**What is needed**
Turn the material below, from the line with "Follow every image" to the line with "0.115565, -0.004827, 1.085358]]", into a JSON list of strings, one string per line, with blank lines left out.

**Source data**
━━━━━━━━

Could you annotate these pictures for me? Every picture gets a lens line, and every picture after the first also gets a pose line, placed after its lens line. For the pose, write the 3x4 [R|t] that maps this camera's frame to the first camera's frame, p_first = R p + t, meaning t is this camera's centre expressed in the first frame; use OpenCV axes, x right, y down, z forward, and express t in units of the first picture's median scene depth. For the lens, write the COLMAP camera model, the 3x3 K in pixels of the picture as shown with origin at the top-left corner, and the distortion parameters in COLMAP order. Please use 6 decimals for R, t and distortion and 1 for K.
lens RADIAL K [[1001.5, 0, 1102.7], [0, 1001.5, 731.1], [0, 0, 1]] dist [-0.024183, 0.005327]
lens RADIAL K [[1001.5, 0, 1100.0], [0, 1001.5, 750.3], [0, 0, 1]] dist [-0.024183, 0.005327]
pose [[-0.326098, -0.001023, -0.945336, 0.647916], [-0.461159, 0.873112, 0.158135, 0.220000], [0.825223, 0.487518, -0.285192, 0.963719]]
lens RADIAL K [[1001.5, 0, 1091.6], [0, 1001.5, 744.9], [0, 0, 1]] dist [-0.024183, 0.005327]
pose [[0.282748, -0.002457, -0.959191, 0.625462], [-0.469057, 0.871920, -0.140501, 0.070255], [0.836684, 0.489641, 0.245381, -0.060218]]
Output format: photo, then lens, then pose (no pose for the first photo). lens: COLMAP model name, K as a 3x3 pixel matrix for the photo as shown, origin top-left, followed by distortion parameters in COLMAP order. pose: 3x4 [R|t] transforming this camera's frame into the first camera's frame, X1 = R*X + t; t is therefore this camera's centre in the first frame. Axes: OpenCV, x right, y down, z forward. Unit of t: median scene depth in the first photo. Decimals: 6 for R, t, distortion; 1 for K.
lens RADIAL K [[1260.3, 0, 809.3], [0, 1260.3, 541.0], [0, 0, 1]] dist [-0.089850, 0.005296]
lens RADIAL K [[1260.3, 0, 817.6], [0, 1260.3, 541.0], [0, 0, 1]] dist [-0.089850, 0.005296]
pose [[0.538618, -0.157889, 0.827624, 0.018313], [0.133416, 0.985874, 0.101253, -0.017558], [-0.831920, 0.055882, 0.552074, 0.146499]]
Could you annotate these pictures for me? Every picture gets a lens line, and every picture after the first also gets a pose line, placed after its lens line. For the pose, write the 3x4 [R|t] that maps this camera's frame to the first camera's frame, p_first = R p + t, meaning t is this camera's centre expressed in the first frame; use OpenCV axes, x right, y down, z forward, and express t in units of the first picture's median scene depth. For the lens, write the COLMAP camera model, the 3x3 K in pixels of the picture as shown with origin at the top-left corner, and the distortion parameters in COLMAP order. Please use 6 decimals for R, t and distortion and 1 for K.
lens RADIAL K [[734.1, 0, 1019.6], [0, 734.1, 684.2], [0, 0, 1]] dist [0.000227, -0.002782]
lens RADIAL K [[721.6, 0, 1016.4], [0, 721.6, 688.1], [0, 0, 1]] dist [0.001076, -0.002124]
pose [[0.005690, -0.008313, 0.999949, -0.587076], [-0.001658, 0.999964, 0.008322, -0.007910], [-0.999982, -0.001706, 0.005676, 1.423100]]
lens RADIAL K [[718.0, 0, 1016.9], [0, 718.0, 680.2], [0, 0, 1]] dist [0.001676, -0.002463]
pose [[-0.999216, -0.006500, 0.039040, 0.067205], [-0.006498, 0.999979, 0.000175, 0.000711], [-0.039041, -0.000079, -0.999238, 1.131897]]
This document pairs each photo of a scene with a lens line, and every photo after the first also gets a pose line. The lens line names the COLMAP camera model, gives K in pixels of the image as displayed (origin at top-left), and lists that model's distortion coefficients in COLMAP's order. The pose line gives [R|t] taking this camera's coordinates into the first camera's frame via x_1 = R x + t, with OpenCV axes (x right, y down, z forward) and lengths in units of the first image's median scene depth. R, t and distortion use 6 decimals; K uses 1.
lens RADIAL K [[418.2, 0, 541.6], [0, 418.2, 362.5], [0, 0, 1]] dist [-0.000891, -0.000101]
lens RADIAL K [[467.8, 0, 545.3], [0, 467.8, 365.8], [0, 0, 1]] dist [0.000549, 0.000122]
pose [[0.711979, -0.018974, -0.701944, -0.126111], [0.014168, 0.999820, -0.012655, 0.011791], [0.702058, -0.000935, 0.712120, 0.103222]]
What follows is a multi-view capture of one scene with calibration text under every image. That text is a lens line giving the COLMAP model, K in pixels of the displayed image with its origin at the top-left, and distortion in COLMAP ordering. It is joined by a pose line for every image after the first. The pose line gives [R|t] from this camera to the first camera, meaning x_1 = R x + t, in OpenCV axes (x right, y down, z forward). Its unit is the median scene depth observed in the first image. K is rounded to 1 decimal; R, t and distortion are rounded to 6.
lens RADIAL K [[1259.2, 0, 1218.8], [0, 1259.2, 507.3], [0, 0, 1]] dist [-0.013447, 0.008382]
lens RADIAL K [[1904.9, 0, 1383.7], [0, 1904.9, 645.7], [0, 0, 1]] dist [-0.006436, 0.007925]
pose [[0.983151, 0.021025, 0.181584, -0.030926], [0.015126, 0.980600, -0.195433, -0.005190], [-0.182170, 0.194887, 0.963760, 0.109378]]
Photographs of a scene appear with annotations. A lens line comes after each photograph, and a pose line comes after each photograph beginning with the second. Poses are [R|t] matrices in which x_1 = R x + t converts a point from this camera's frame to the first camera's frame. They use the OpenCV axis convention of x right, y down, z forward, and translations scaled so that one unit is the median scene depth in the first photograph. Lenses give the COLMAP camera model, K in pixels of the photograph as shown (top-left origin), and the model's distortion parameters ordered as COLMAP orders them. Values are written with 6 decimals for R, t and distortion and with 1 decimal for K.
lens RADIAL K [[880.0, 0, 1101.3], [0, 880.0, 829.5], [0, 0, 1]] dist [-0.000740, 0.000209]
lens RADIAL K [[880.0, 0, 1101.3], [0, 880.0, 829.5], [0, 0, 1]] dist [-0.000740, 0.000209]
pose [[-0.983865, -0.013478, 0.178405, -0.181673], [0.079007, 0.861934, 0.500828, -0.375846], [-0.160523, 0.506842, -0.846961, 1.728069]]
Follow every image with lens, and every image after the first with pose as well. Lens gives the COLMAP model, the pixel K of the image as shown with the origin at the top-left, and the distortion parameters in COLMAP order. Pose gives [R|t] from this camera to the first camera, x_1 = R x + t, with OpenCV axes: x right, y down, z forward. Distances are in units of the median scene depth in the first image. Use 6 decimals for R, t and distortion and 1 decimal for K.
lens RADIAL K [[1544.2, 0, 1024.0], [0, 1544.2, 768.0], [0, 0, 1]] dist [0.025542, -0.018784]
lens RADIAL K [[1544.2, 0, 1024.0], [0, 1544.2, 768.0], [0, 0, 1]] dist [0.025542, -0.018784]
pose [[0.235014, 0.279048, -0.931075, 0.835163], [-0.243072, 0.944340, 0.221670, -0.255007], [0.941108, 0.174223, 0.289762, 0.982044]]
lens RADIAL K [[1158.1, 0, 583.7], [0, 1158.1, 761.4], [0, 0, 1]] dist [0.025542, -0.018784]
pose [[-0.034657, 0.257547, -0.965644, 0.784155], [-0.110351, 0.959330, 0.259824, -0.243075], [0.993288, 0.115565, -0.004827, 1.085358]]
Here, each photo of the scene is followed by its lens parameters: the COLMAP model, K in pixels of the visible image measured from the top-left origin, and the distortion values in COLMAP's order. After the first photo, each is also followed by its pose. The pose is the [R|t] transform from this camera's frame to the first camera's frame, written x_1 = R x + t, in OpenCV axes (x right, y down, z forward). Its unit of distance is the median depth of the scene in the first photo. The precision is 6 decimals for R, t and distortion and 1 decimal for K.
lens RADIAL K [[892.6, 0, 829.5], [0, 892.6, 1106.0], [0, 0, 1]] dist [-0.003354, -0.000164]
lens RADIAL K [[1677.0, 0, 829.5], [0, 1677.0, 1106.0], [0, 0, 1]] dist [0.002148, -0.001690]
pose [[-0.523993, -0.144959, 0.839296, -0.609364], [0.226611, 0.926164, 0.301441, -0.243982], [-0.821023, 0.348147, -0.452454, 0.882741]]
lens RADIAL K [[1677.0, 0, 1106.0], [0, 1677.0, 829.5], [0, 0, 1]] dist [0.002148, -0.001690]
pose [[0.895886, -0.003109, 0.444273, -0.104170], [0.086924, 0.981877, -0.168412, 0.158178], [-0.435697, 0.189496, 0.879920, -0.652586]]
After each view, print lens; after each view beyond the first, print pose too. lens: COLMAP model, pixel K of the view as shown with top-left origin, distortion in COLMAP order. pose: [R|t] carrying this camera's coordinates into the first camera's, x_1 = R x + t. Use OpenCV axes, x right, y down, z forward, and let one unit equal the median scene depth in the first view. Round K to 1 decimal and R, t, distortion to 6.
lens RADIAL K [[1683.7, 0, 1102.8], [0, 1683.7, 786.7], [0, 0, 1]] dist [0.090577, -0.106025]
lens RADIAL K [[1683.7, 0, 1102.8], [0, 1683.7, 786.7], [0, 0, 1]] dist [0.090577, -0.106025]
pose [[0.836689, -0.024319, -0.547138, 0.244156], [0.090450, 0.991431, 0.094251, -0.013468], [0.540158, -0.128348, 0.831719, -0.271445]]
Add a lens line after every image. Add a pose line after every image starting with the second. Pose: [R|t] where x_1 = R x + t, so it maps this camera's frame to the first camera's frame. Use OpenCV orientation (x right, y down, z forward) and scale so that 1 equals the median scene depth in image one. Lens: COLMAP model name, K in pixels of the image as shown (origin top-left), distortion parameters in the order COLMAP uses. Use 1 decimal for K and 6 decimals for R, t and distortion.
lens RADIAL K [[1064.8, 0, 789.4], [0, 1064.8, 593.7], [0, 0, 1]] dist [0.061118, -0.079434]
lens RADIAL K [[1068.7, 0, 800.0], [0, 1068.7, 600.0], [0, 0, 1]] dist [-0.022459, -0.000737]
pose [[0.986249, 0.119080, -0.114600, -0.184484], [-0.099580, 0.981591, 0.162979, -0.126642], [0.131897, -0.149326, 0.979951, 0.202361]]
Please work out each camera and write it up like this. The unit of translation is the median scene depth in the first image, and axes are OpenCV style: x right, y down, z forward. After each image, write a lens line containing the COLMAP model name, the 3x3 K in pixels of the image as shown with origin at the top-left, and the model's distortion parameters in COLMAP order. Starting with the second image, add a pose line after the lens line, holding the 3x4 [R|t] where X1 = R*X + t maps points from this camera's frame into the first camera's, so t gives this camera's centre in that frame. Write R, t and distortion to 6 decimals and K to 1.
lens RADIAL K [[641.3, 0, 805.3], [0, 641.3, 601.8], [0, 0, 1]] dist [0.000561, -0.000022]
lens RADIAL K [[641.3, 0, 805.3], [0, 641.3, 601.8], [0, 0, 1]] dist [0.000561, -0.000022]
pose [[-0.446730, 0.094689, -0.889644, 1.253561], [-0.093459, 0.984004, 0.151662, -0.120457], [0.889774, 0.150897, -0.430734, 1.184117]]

━━━━━━━━

**Answer to the problem**
[
  "Follow every image with lens, and every image after the first with pose as well. Lens gives the COLMAP model, the pixel K of the image as shown with the origin at the top-left, and the distortion parameters in COLMAP order. Pose gives [R|t] from this camera to the first camera, x_1 = R x + t, with OpenCV axes: x right, y down, z forward. Distances are in units of the median scene depth in the first image. Use 6 decimals for R, t and distortion and 1 decimal for K.",
  "lens RADIAL K [[1544.2, 0, 1024.0], [0, 1544.2, 768.0], [0, 0, 1]] dist [0.025542, -0.018784]",
  "lens RADIAL K [[1544.2, 0, 1024.0], [0, 1544.2, 768.0], [0, 0, 1]] dist [0.025542, -0.018784]",
  "pose [[0.235014, 0.279048, -0.931075, 0.835163], [-0.243072, 0.944340, 0.221670, -0.255007], [0.941108, 0.174223, 0.289762, 0.982044]]",
  "lens RADIAL K [[1158.1, 0, 583.7], [0, 1158.1, 761.4], [0, 0, 1]] dist [0.025542, -0.018784]",
  "pose [[-0.034657, 0.257547, -0.965644, 0.784155], [-0.110351, 0.959330, 0.259824, -0.243075], [0.993288, 0.115565, -0.004827, 1.085358]]"
]